• _Directions for this task_: Each line of the records that follow must come back exactly, with pictures skipped.

::: Data for this task

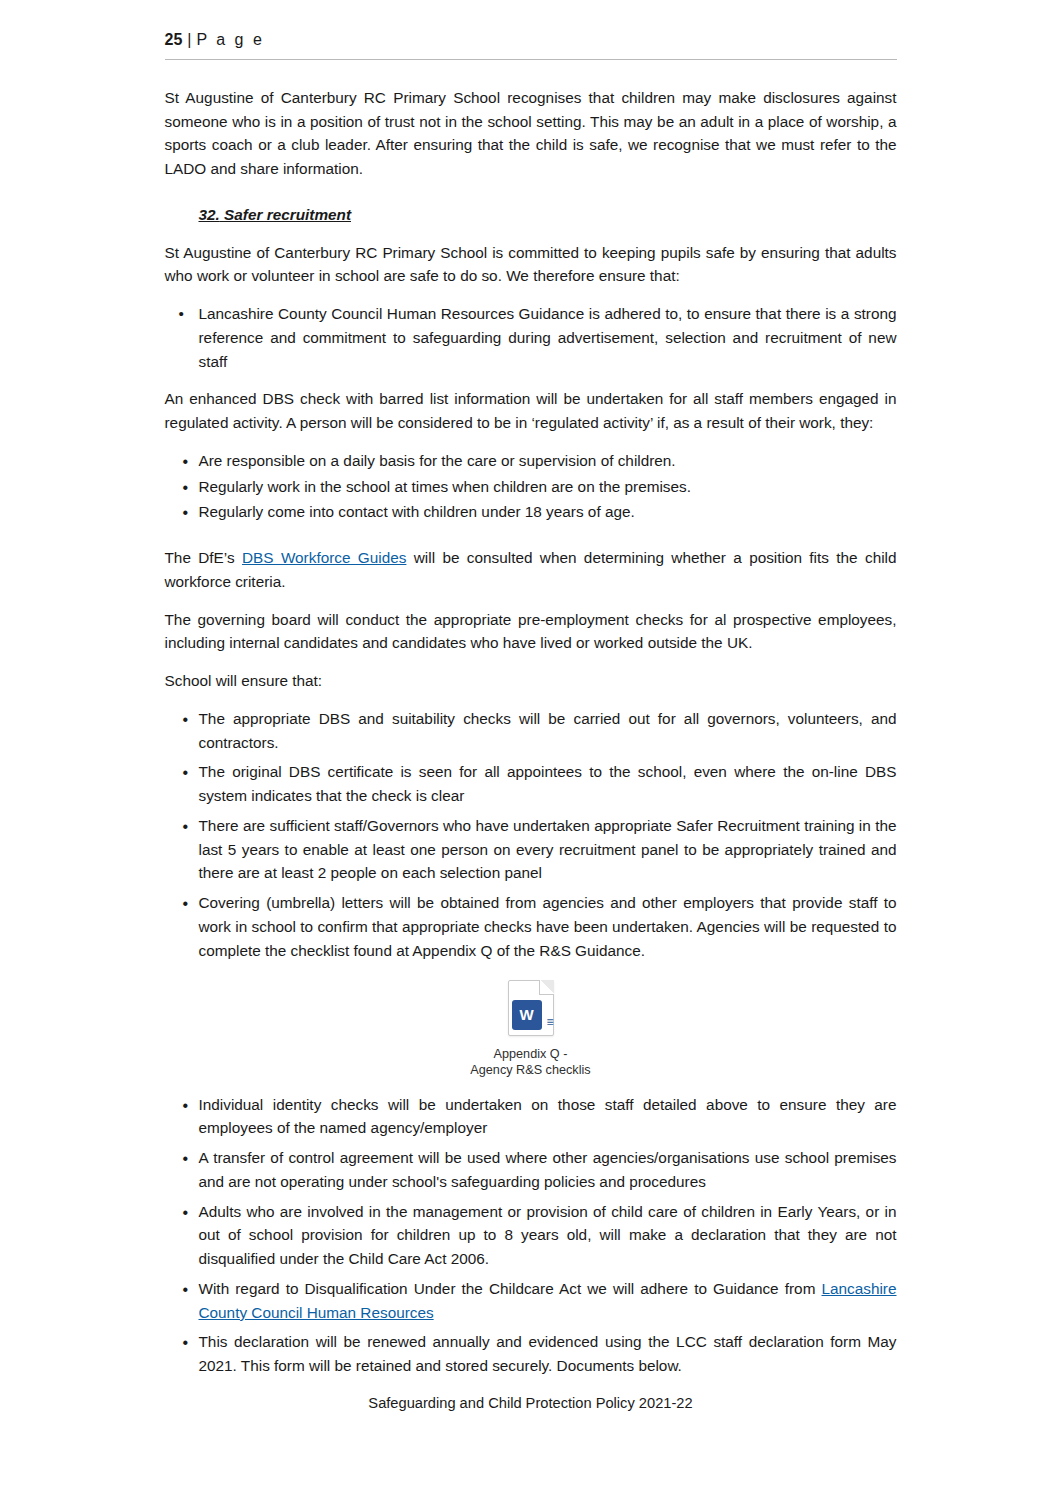25 | P a g e
St Augustine of Canterbury RC Primary School recognises that children may make disclosures against someone who is in a position of trust not in the school setting. This may be an adult in a place of worship, a sports coach or a club leader. After ensuring that the child is safe, we recognise that we must refer to the LADO and share information.
32. Safer recruitment
St Augustine of Canterbury RC Primary School is committed to keeping pupils safe by ensuring that adults who work or volunteer in school are safe to do so. We therefore ensure that:
Lancashire County Council Human Resources Guidance is adhered to, to ensure that there is a strong reference and commitment to safeguarding during advertisement, selection and recruitment of new staff
An enhanced DBS check with barred list information will be undertaken for all staff members engaged in regulated activity. A person will be considered to be in ‘regulated activity’ if, as a result of their work, they:
Are responsible on a daily basis for the care or supervision of children.
Regularly work in the school at times when children are on the premises.
Regularly come into contact with children under 18 years of age.
The DfE’s DBS Workforce Guides will be consulted when determining whether a position fits the child workforce criteria.
The governing board will conduct the appropriate pre-employment checks for al prospective employees, including internal candidates and candidates who have lived or worked outside the UK.
School will ensure that:
The appropriate DBS and suitability checks will be carried out for all governors, volunteers, and contractors.
The original DBS certificate is seen for all appointees to the school, even where the on-line DBS system indicates that the check is clear
There are sufficient staff/Governors who have undertaken appropriate Safer Recruitment training in the last 5 years to enable at least one person on every recruitment panel to be appropriately trained and there are at least 2 people on each selection panel
Covering (umbrella) letters will be obtained from agencies and other employers that provide staff to work in school to confirm that appropriate checks have been undertaken. Agencies will be requested to complete the checklist found at Appendix Q of the R&S Guidance.
W
Appendix Q -
Agency R&S checklis
Individual identity checks will be undertaken on those staff detailed above to ensure they are employees of the named agency/employer
A transfer of control agreement will be used where other agencies/organisations use school premises and are not operating under school's safeguarding policies and procedures
Adults who are involved in the management or provision of child care of children in Early Years, or in out of school provision for children up to 8 years old, will make a declaration that they are not disqualified under the Child Care Act 2006.
With regard to Disqualification Under the Childcare Act we will adhere to Guidance from Lancashire County Council Human Resources
This declaration will be renewed annually and evidenced using the LCC staff declaration form May 2021. This form will be retained and stored securely. Documents below.
Safeguarding and Child Protection Policy 2021-22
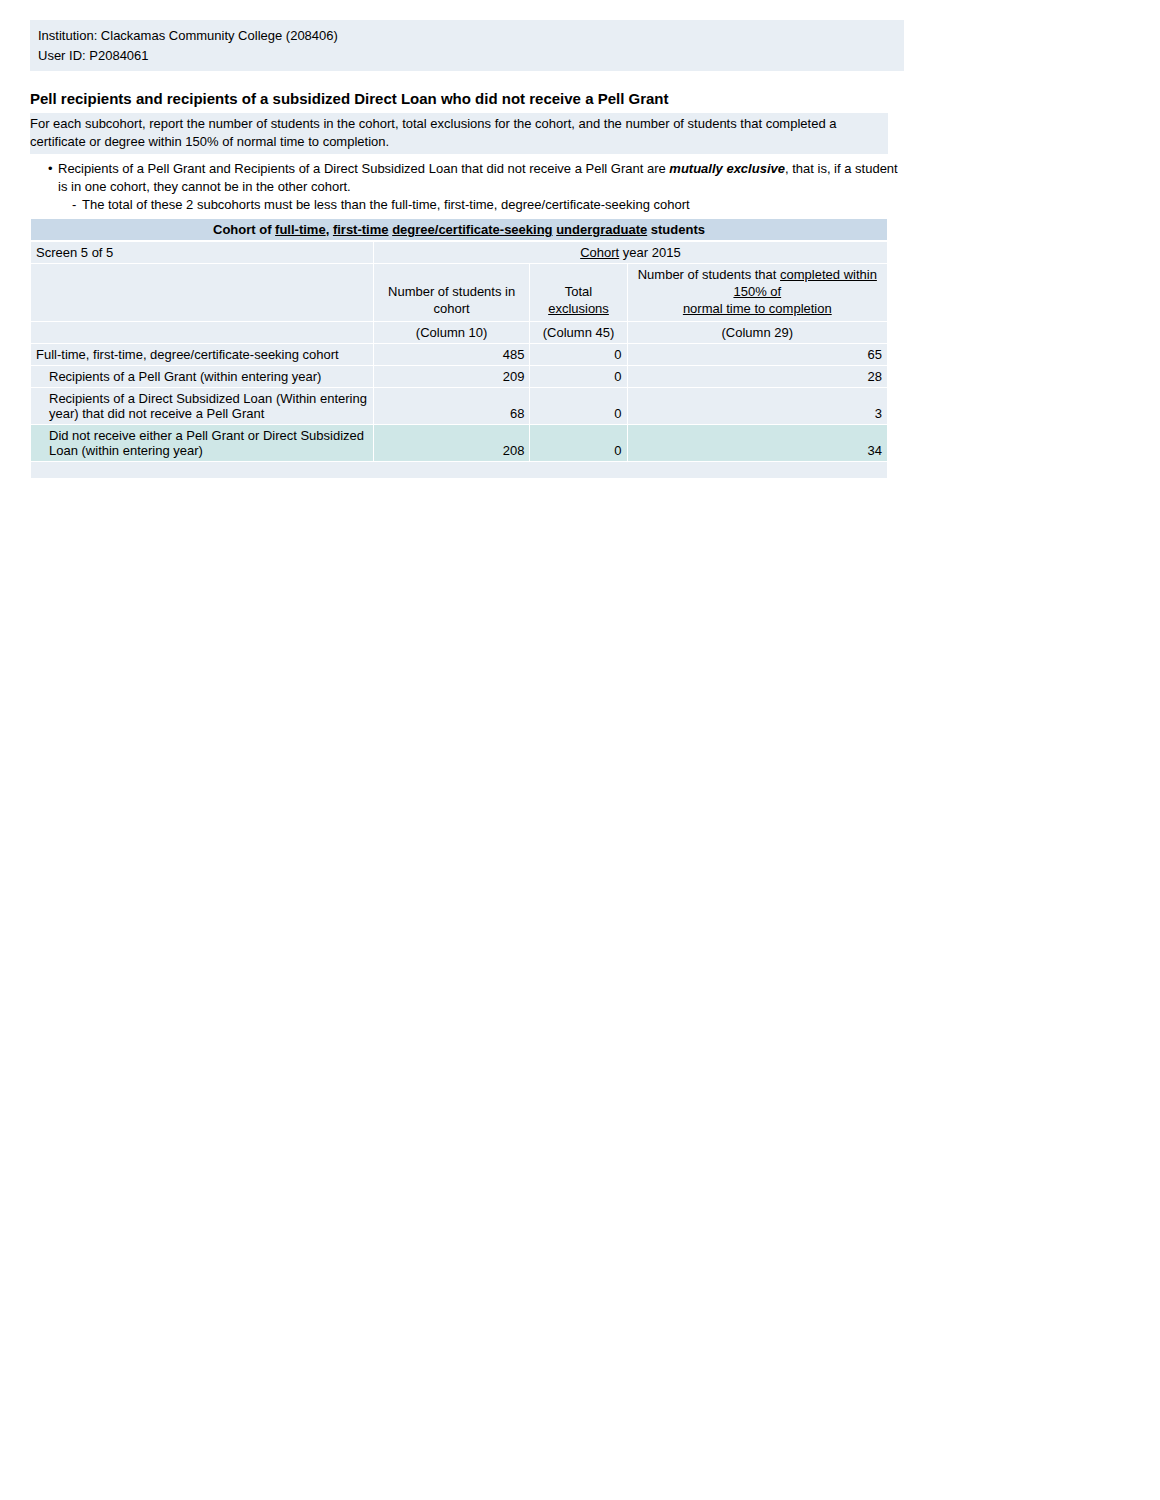Institution: Clackamas Community College (208406)
User ID: P2084061
Pell recipients and recipients of a subsidized Direct Loan who did not receive a Pell Grant
For each subcohort, report the number of students in the cohort, total exclusions for the cohort, and the number of students that completed a certificate or degree within 150% of normal time to completion.
Recipients of a Pell Grant and Recipients of a Direct Subsidized Loan that did not receive a Pell Grant are mutually exclusive, that is, if a student is in one cohort, they cannot be in the other cohort.
The total of these 2 subcohorts must be less than the full-time, first-time, degree/certificate-seeking cohort
Cohort of full-time , first-time degree/certificate-seeking undergraduate students
| Screen 5 of 5 | Cohort year 2015 |
| | Number of students in cohort | Total exclusions | Number of students that completed within 150% of normal time to completion |
| | (Column 10) | (Column 45) | (Column 29) |
| Full-time, first-time, degree/certificate-seeking cohort | 485 | 0 | 65 |
| Recipients of a Pell Grant (within entering year) | 209 | 0 | 28 |
| Recipients of a Direct Subsidized Loan (Within entering year) that did not receive a Pell Grant | 68 | 0 | 3 |
| Did not receive either a Pell Grant or Direct Subsidized Loan (within entering year) | 208 | 0 | 34 |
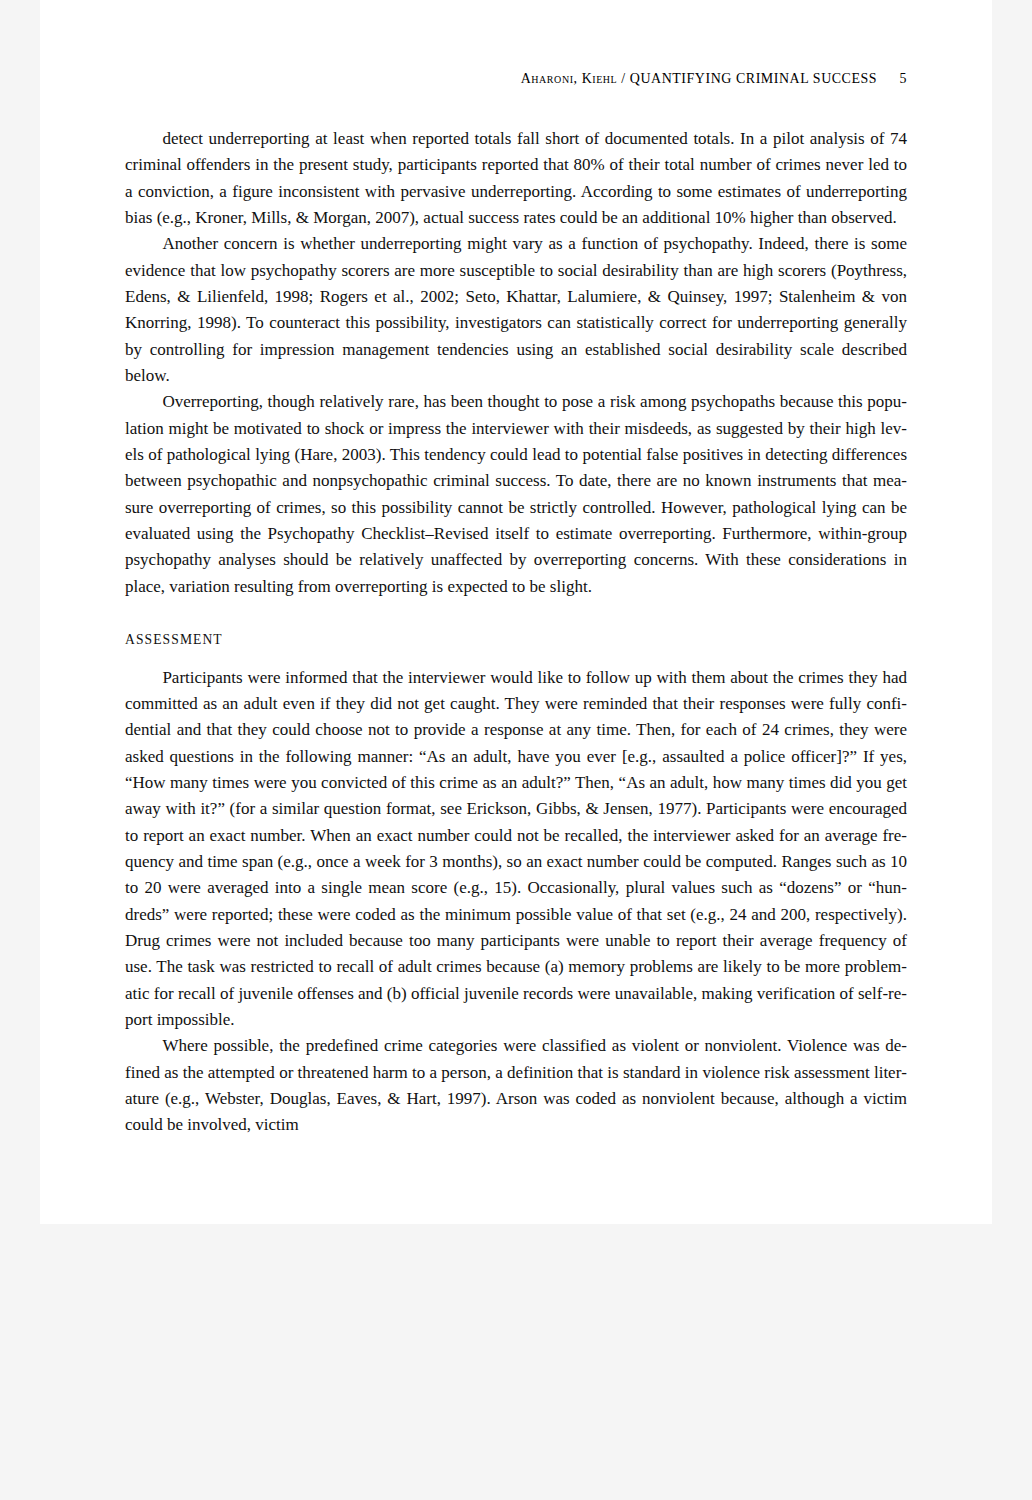Aharoni, Kiehl / QUANTIFYING CRIMINAL SUCCESS5
detect underreporting at least when reported totals fall short of documented totals. In a pilot analysis of 74 criminal offenders in the present study, participants reported that 80% of their total number of crimes never led to a conviction, a figure inconsistent with pervasive underreporting. According to some estimates of underreporting bias (e.g., Kroner, Mills, & Morgan, 2007), actual success rates could be an additional 10% higher than observed.
Another concern is whether underreporting might vary as a function of psychopathy. Indeed, there is some evidence that low psychopathy scorers are more susceptible to social desirability than are high scorers (Poythress, Edens, & Lilienfeld, 1998; Rogers et al., 2002; Seto, Khattar, Lalumiere, & Quinsey, 1997; Stalenheim & von Knorring, 1998). To counteract this possibility, investigators can statistically correct for underreporting generally by controlling for impression management tendencies using an established social desirability scale described below.
Overreporting, though relatively rare, has been thought to pose a risk among psychopaths because this population might be motivated to shock or impress the interviewer with their misdeeds, as suggested by their high levels of pathological lying (Hare, 2003). This tendency could lead to potential false positives in detecting differences between psychopathic and nonpsychopathic criminal success. To date, there are no known instruments that measure overreporting of crimes, so this possibility cannot be strictly controlled. However, pathological lying can be evaluated using the Psychopathy Checklist–Revised itself to estimate overreporting. Furthermore, within-group psychopathy analyses should be relatively unaffected by overreporting concerns. With these considerations in place, variation resulting from overreporting is expected to be slight.
Assessment
Participants were informed that the interviewer would like to follow up with them about the crimes they had committed as an adult even if they did not get caught. They were reminded that their responses were fully confidential and that they could choose not to provide a response at any time. Then, for each of 24 crimes, they were asked questions in the following manner: “As an adult, have you ever [e.g., assaulted a police officer]?” If yes, “How many times were you convicted of this crime as an adult?” Then, “As an adult, how many times did you get away with it?” (for a similar question format, see Erickson, Gibbs, & Jensen, 1977). Participants were encouraged to report an exact number. When an exact number could not be recalled, the interviewer asked for an average frequency and time span (e.g., once a week for 3 months), so an exact number could be computed. Ranges such as 10 to 20 were averaged into a single mean score (e.g., 15). Occasionally, plural values such as “dozens” or “hundreds” were reported; these were coded as the minimum possible value of that set (e.g., 24 and 200, respectively). Drug crimes were not included because too many participants were unable to report their average frequency of use. The task was restricted to recall of adult crimes because (a) memory problems are likely to be more problematic for recall of juvenile offenses and (b) official juvenile records were unavailable, making verification of self-report impossible.
Where possible, the predefined crime categories were classified as violent or nonviolent. Violence was defined as the attempted or threatened harm to a person, a definition that is standard in violence risk assessment literature (e.g., Webster, Douglas, Eaves, & Hart, 1997). Arson was coded as nonviolent because, although a victim could be involved, victim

::::::

• _Response box_:
25 | P a g e
St Augustine of Canterbury RC Primary School recognises that children may make disclosures against someone who is in a position of trust not in the school setting. This may be an adult in a place of worship, a sports coach or a club leader. After ensuring that the child is safe, we recognise that we must refer to the LADO and share information.
32. Safer recruitment
St Augustine of Canterbury RC Primary School is committed to keeping pupils safe by ensuring that adults who work or volunteer in school are safe to do so. We therefore ensure that:
Lancashire County Council Human Resources Guidance is adhered to, to ensure that there is a strong reference and commitment to safeguarding during advertisement, selection and recruitment of new staff
An enhanced DBS check with barred list information will be undertaken for all staff members engaged in regulated activity. A person will be considered to be in ‘regulated activity’ if, as a result of their work, they:
Are responsible on a daily basis for the care or supervision of children.
Regularly work in the school at times when children are on the premises.
Regularly come into contact with children under 18 years of age.
The DfE’s DBS Workforce Guides will be consulted when determining whether a position fits the child workforce criteria.
The governing board will conduct the appropriate pre-employment checks for al prospective employees, including internal candidates and candidates who have lived or worked outside the UK.
School will ensure that:
The appropriate DBS and suitability checks will be carried out for all governors, volunteers, and contractors.
The original DBS certificate is seen for all appointees to the school, even where the on-line DBS system indicates that the check is clear
There are sufficient staff/Governors who have undertaken appropriate Safer Recruitment training in the last 5 years to enable at least one person on every recruitment panel to be appropriately trained and there are at least 2 people on each selection panel
Covering (umbrella) letters will be obtained from agencies and other employers that provide staff to work in school to confirm that appropriate checks have been undertaken. Agencies will be requested to complete the checklist found at Appendix Q of the R&S Guidance.
W
Appendix Q -
Agency R&S checklis
Individual identity checks will be undertaken on those staff detailed above to ensure they are employees of the named agency/employer
A transfer of control agreement will be used where other agencies/organisations use school premises and are not operating under school's safeguarding policies and procedures
Adults who are involved in the management or provision of child care of children in Early Years, or in out of school provision for children up to 8 years old, will make a declaration that they are not disqualified under the Child Care Act 2006.
With regard to Disqualification Under the Childcare Act we will adhere to Guidance from Lancashire County Council Human Resources
This declaration will be renewed annually and evidenced using the LCC staff declaration form May 2021. This form will be retained and stored securely. Documents below.
Safeguarding and Child Protection Policy 2021-22
Institution: Clackamas Community College (208406)
User ID: P2084061
Pell recipients and recipients of a subsidized Direct Loan who did not receive a Pell Grant
For each subcohort, report the number of students in the cohort, total exclusions for the cohort, and the number of students that completed a certificate or degree within 150% of normal time to completion.
Recipients of a Pell Grant and Recipients of a Direct Subsidized Loan that did not receive a Pell Grant are mutually exclusive, that is, if a student is in one cohort, they cannot be in the other cohort.
The total of these 2 subcohorts must be less than the full-time, first-time, degree/certificate-seeking cohort
Cohort of full-time , first-time degree/certificate-seeking undergraduate students
| Screen 5 of 5 | Cohort year 2015 |
| | Number of students in cohort | Total exclusions | Number of students that completed within 150% of normal time to completion |
| | (Column 10) | (Column 45) | (Column 29) |
| Full-time, first-time, degree/certificate-seeking cohort | 485 | 0 | 65 |
| Recipients of a Pell Grant (within entering year) | 209 | 0 | 28 |
| Recipients of a Direct Subsidized Loan (Within entering year) that did not receive a Pell Grant | 68 | 0 | 3 |
| Did not receive either a Pell Grant or Direct Subsidized Loan (within entering year) | 208 | 0 | 34 |
Aharoni, Kiehl / QUANTIFYING CRIMINAL SUCCESS5
detect underreporting at least when reported totals fall short of documented totals. In a pilot analysis of 74 criminal offenders in the present study, participants reported that 80% of their total number of crimes never led to a conviction, a figure inconsistent with pervasive underreporting. According to some estimates of underreporting bias (e.g., Kroner, Mills, & Morgan, 2007), actual success rates could be an additional 10% higher than observed.
Another concern is whether underreporting might vary as a function of psychopathy. Indeed, there is some evidence that low psychopathy scorers are more susceptible to social desirability than are high scorers (Poythress, Edens, & Lilienfeld, 1998; Rogers et al., 2002; Seto, Khattar, Lalumiere, & Quinsey, 1997; Stalenheim & von Knorring, 1998). To counteract this possibility, investigators can statistically correct for underreporting generally by controlling for impression management tendencies using an established social desirability scale described below.
Overreporting, though relatively rare, has been thought to pose a risk among psychopaths because this population might be motivated to shock or impress the interviewer with their misdeeds, as suggested by their high levels of pathological lying (Hare, 2003). This tendency could lead to potential false positives in detecting differences between psychopathic and nonpsychopathic criminal success. To date, there are no known instruments that measure overreporting of crimes, so this possibility cannot be strictly controlled. However, pathological lying can be evaluated using the Psychopathy Checklist–Revised itself to estimate overreporting. Furthermore, within-group psychopathy analyses should be relatively unaffected by overreporting concerns. With these considerations in place, variation resulting from overreporting is expected to be slight.
Assessment
Participants were informed that the interviewer would like to follow up with them about the crimes they had committed as an adult even if they did not get caught. They were reminded that their responses were fully confidential and that they could choose not to provide a response at any time. Then, for each of 24 crimes, they were asked questions in the following manner: “As an adult, have you ever [e.g., assaulted a police officer]?” If yes, “How many times were you convicted of this crime as an adult?” Then, “As an adult, how many times did you get away with it?” (for a similar question format, see Erickson, Gibbs, & Jensen, 1977). Participants were encouraged to report an exact number. When an exact number could not be recalled, the interviewer asked for an average frequency and time span (e.g., once a week for 3 months), so an exact number could be computed. Ranges such as 10 to 20 were averaged into a single mean score (e.g., 15). Occasionally, plural values such as “dozens” or “hundreds” were reported; these were coded as the minimum possible value of that set (e.g., 24 and 200, respectively). Drug crimes were not included because too many participants were unable to report their average frequency of use. The task was restricted to recall of adult crimes because (a) memory problems are likely to be more problematic for recall of juvenile offenses and (b) official juvenile records were unavailable, making verification of self-report impossible.
Where possible, the predefined crime categories were classified as violent or nonviolent. Violence was defined as the attempted or threatened harm to a person, a definition that is standard in violence risk assessment literature (e.g., Webster, Douglas, Eaves, & Hart, 1997). Arson was coded as nonviolent because, although a victim could be involved, victim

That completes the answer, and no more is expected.